A missing comma made the sentence funny.
In the United States during the fall of 2011, a group of Republican candidates for President traveled from city to city, holding televised “debates” before enthusiastically Republican audiences. When one candidate was asked whether an ill person without health insurance should be allowed to die, people in the audience responded with scattered shouts of “Yeah!” The shouts weren’t at all scattered when a gay soldier spoke; that time the audience bellowed its loud and all but unanimous boos. The boos turned to high-volume cheers when anybody spoke the word “execution.” And as to the problem of immigration from Mexico — the more murderous a candidate’s suggestion in the way of high-voltage electric fences along the border, the more frenzied was the noise from the plush seats.
In Texas, the noise evoked a quiet response: a Mexican-American talk show host cut his Republican party card in half and posted a picture online. Reporting the cut, however, the Hispanic blog “¡Somos Republicans!” went noisy. It explained, “The Republican Party lost a long life [sic] Republican, who is a Texas Latino GOP leader due to the continued betrayal of the Republican Party.”
Well, I did take that sentence to class to do the English-teacher thing and talk about listening to the words. Oh yes: please listen, then please indicate the pause that wants to be heard before the phrase “due to.” Better still, eliminate “due to.” Best of all, rearrange the whole sentence into something like, “Because of its continued betrayals, the Republican Party lost a lifelong Republican, the Texas Latino GOP leader Lauro Garza.” That version says more and says it more clearly, and it’s four words shorter too. But it’s also educational about words, and as such it misses the point of what it is to be a Republican. That point has nothing to do with words.
You can see this in a tellingly imperative word a few sentences farther down the page. Bellows the blog: “FOR THE CRITICS: Lauro is a long life [sic, again] Republican, staunch advocate of 2nd amendment rights and hunts religiously.” For Lauro, apparently, killing animals is in the first instance neither an economic necessity nor even a pleasure. It’s an act of obedience to duty, the noun that Wordsworth called “Stern Daughter of the Voice of God.” Connected with the noun “duty” by the adverb “religiously,” the verb “hunts” enters the special thought-lexicon of prayer, perhaps as prayer is defined by George Herbert: “something understood.” For the blogger who interprets Lauro’s trigger-words, to hunt is to go after God, for whatever purpose. Think of Ahab and Starbuck changing places.
In the same month that Lauro was wielding his scissors in Texas, Kurt Cardinal Koch, the head of the Vatican’s Commission for Religious Relations with Jews, was going after God in New Jersey with a different implement. A Jewish newspaper reported:
This past July, [Cardinal Koch] came into conflict with Rome’s chief rabbi, Riccardo Di Segni, when he wrote in the Vatican newspaper, L’Osservatore Romano, that the cross is “the permanent and universal Yom Kippur” and a symbol of reconciliation.

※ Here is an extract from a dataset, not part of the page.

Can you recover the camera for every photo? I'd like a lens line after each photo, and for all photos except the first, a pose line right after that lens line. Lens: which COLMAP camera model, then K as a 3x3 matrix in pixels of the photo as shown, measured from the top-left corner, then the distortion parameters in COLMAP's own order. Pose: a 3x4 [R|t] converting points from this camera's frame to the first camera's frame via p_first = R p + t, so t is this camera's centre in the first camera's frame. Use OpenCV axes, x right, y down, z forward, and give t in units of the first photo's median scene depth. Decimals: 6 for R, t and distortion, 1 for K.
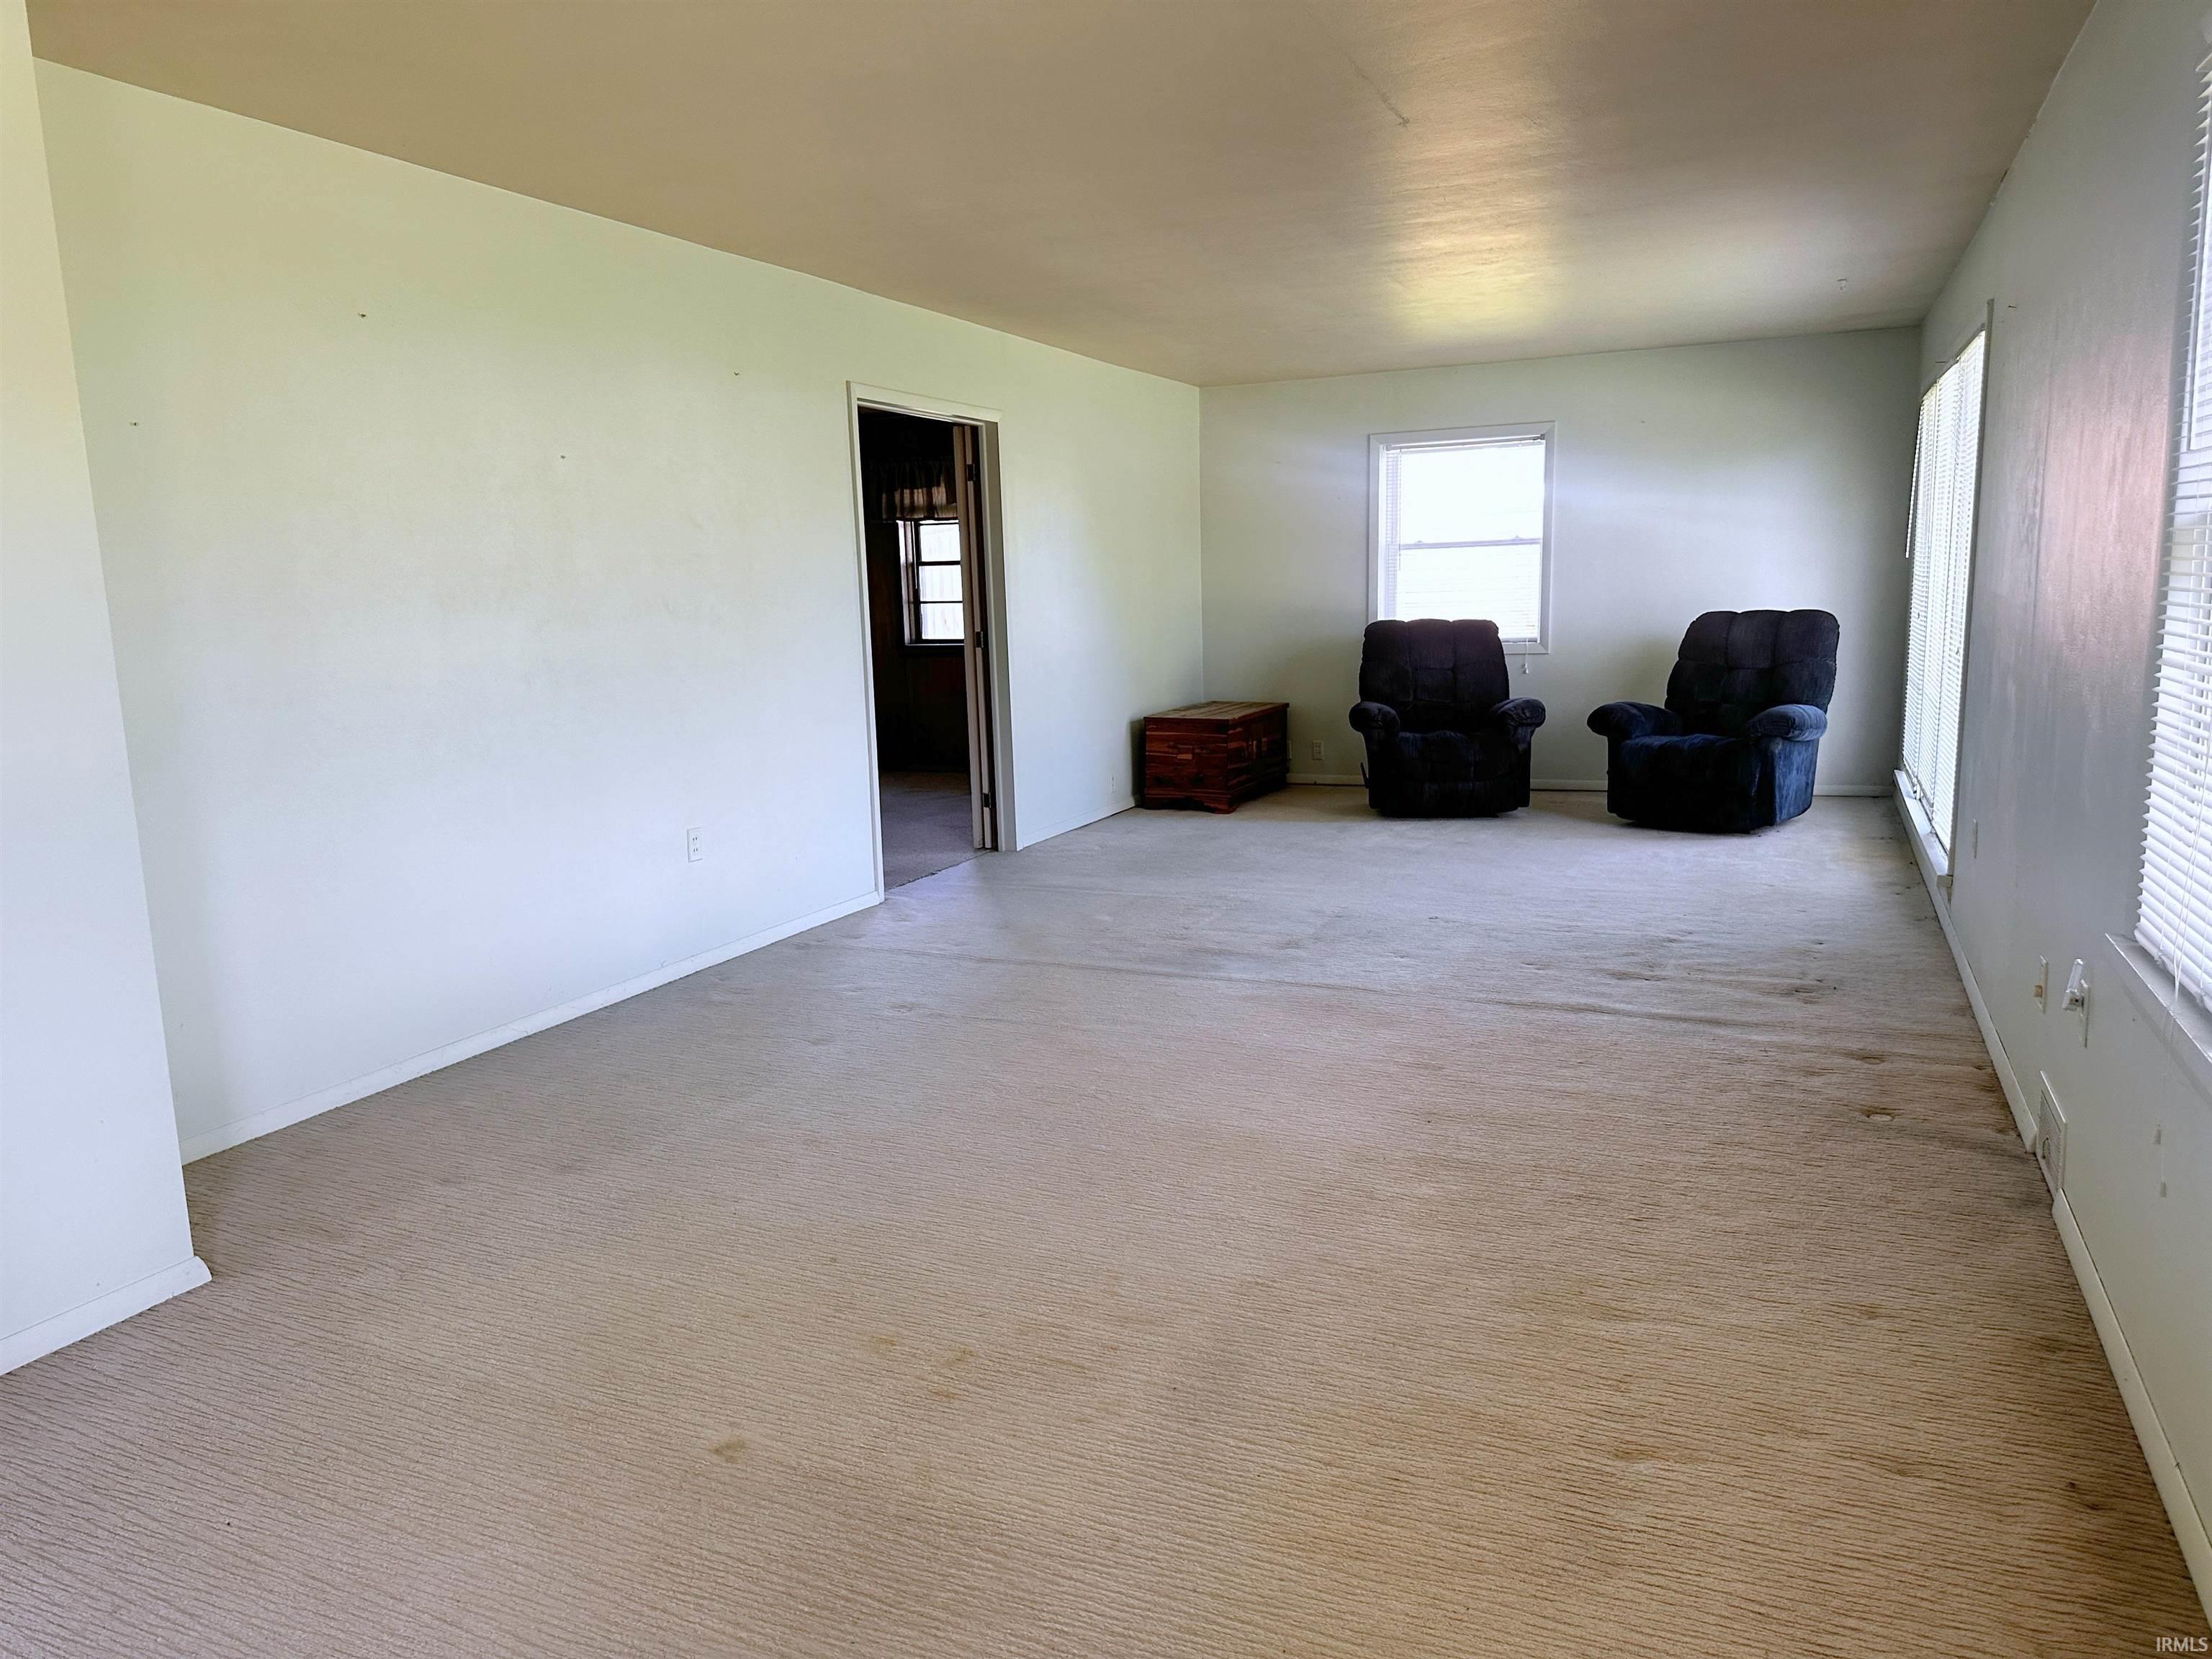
lens RADIAL K [[1580.5, 0, 1106.0], [0, 1580.5, 829.5], [0, 0, 1]] dist [0.067775, -0.001534]
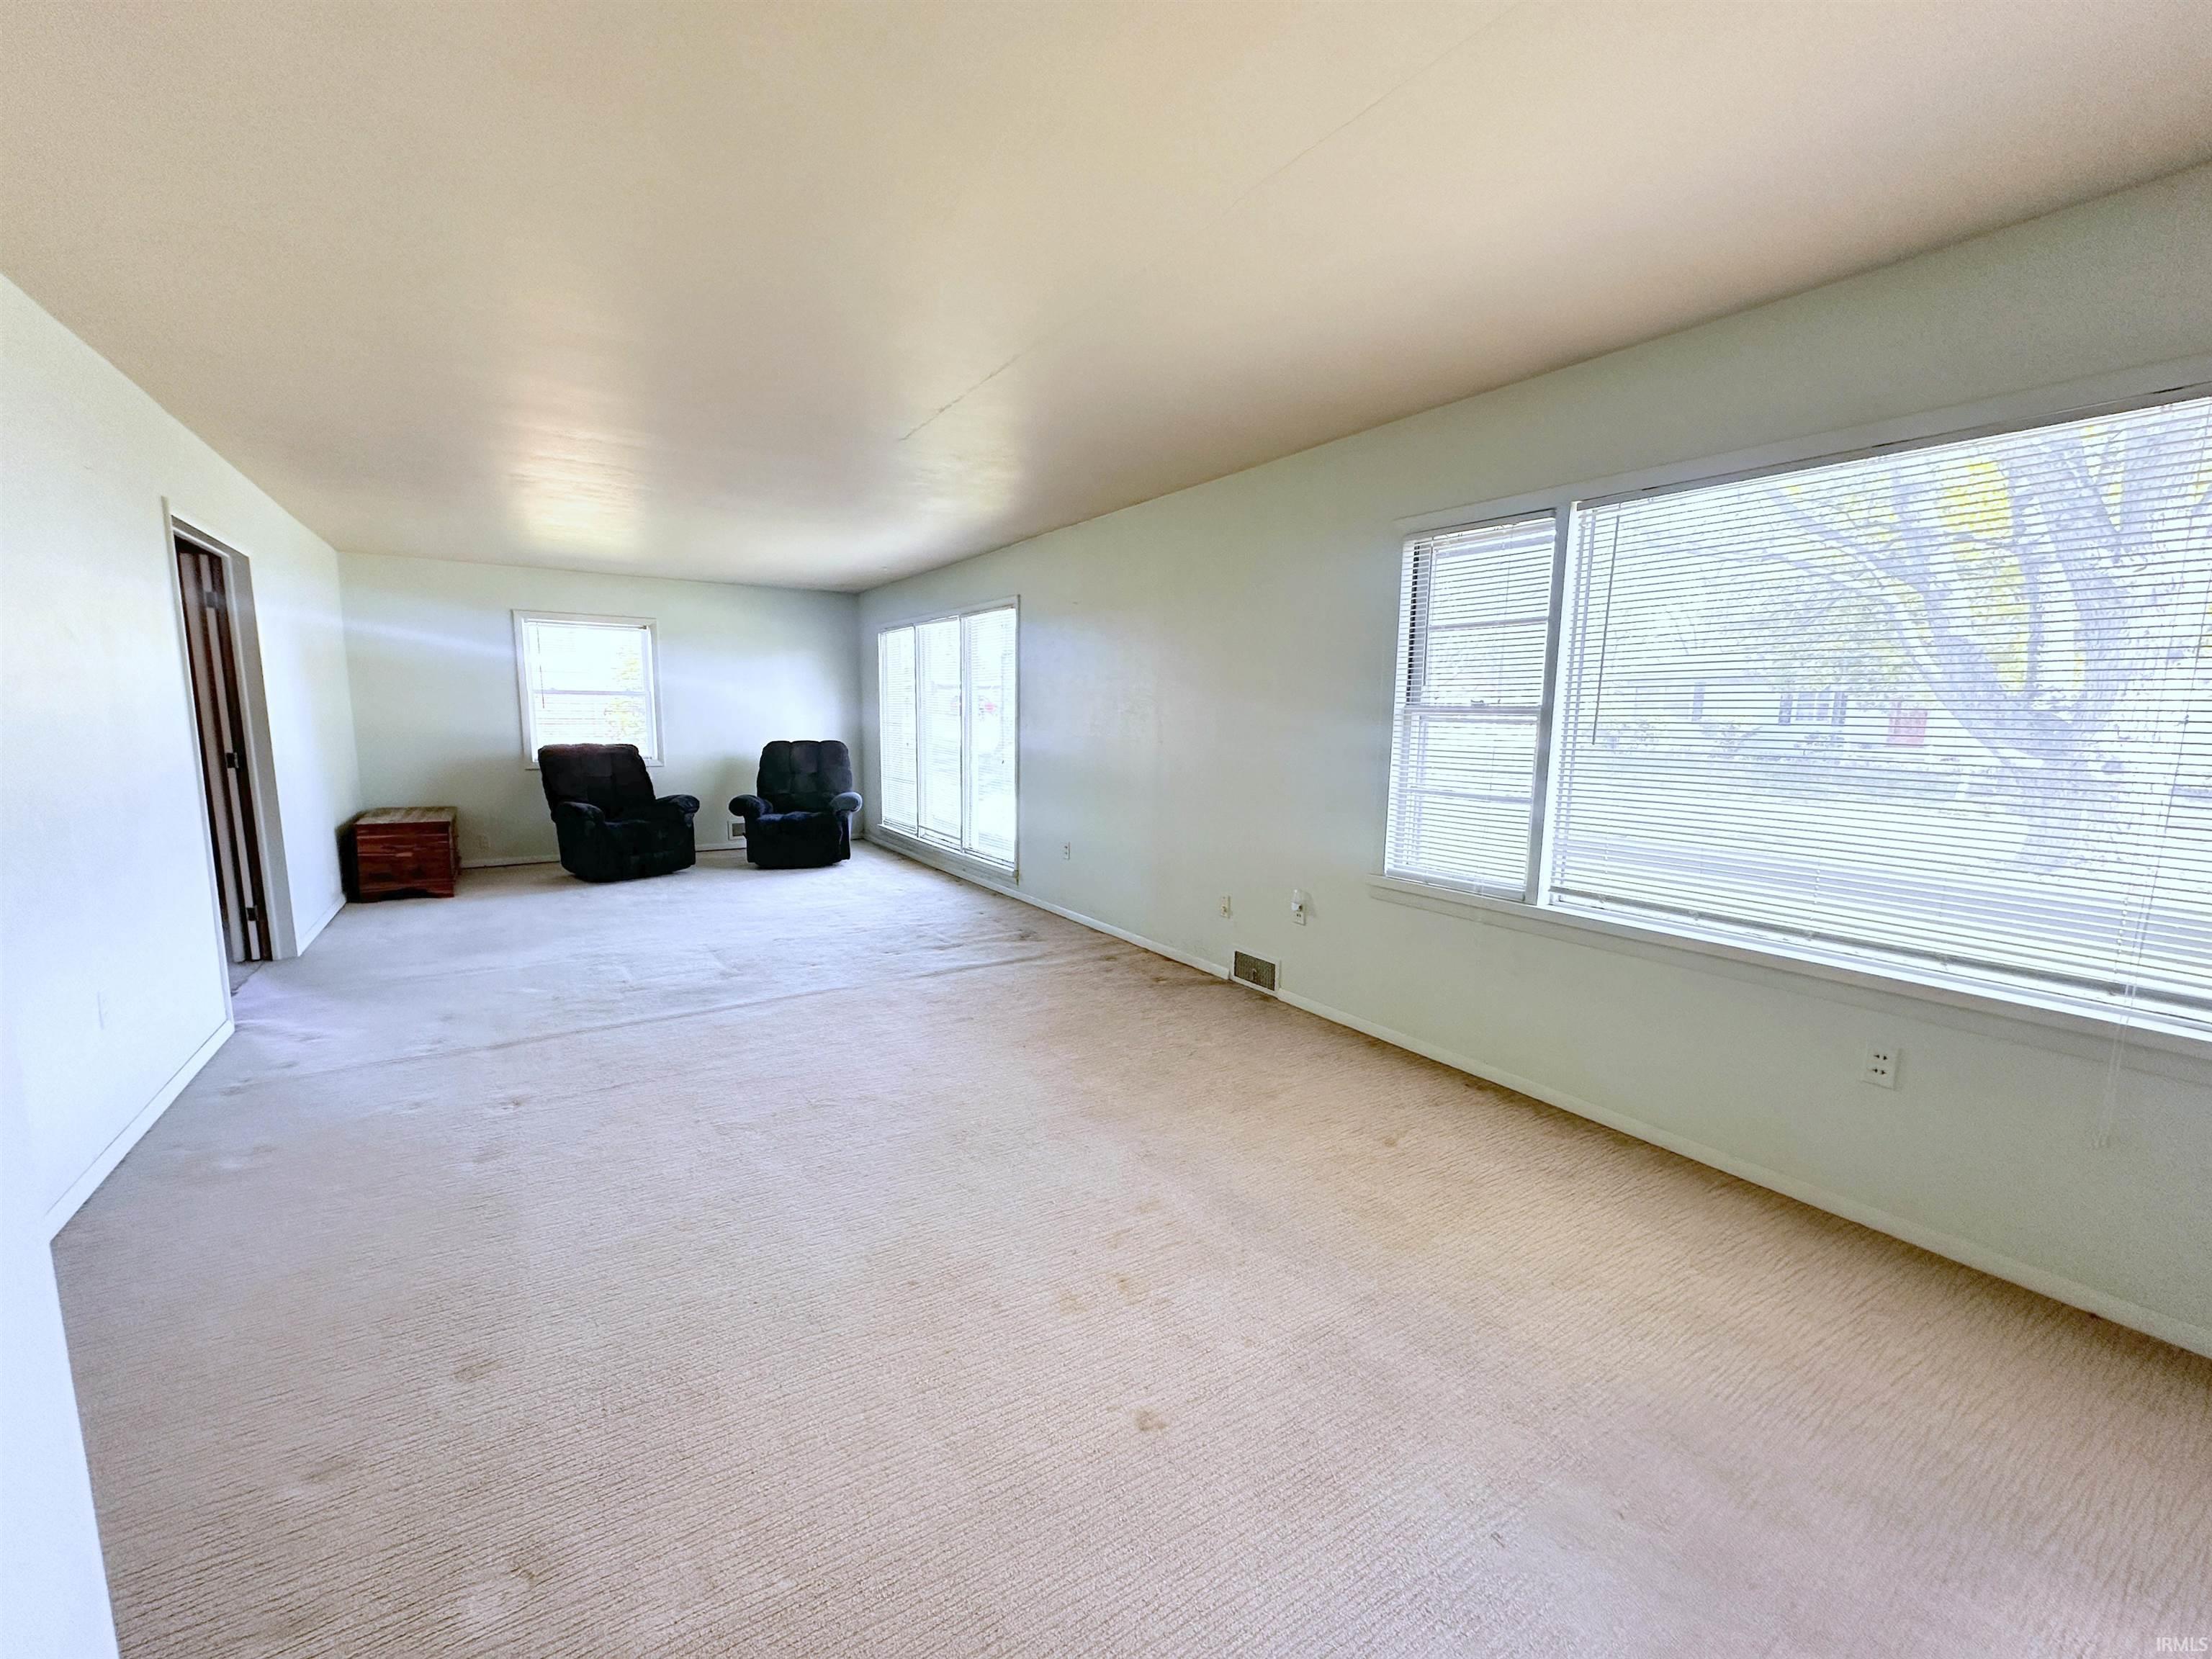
lens RADIAL K [[876.9, 0, 1106.0], [0, 876.9, 829.5], [0, 0, 1]] dist [0.000118, 0.000869]
pose [[0.540557, -0.079397, 0.837553, -0.246499], [0.106026, 0.994029, 0.025802, -0.028546], [-0.834600, 0.074855, 0.545747, 0.198961]]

Di Segni responded in a subsequent edition of L’Osservatore Romano, “If the terms of the discussion are those of pointing Jews to the way of the cross, it is not clear why there should be dialogue.” . . .
When Koch was asked [in October] about his statement regarding the cross as the eternal Yom Kippur and the cross’s connotation to Jews as a symbol of persecution, he said, “I know the history what Christianity have made with the cross and I think that it is our duty to show that the cross isn’t a motive for hate. In the Christian view the cross is an invitation of reconciliation and I can’t understand because Jews can’t be content with this invitation.”
In a 1927 photograph from Life magazine’s online archive, Archbishop Eugenio Pacelli, Nuncio to Germany and the future Pope Pius XII, sweeps out of the palace of President Hindenburg and descends a short flight of stairs to his waiting limousine. His driver is saluting, as are President Hindenburg’s two rifleman sentries. Since approximately 1933, the silhouette of the riflemen’s helmets has borne an unfortunate connotation in the archive. But what the image preserves is a pre-archival instant in 1927, and within that instant the archbishop’s own silhouette has been fixed pre-archivally for all time, suspended for a fraction of a second just as it became a sign. Within the silent picture, for a fraction of a second of 1927’s time, it was as if a word had been spoken. As the archbishop stepped off the last riser into air, his foot passed under his cape and became invisible. There in his image, then and now, the archbishop has stepped and is stepping into ascending flight, forever. When he hunts his prey, he will leave a wake through heaven.
Click to enlarge.
As to the mice in the shrubbery at the moment of the Nuncio’s ascent, they never were archived. The camera didn’t understand that they were present. They were only there to die anyway.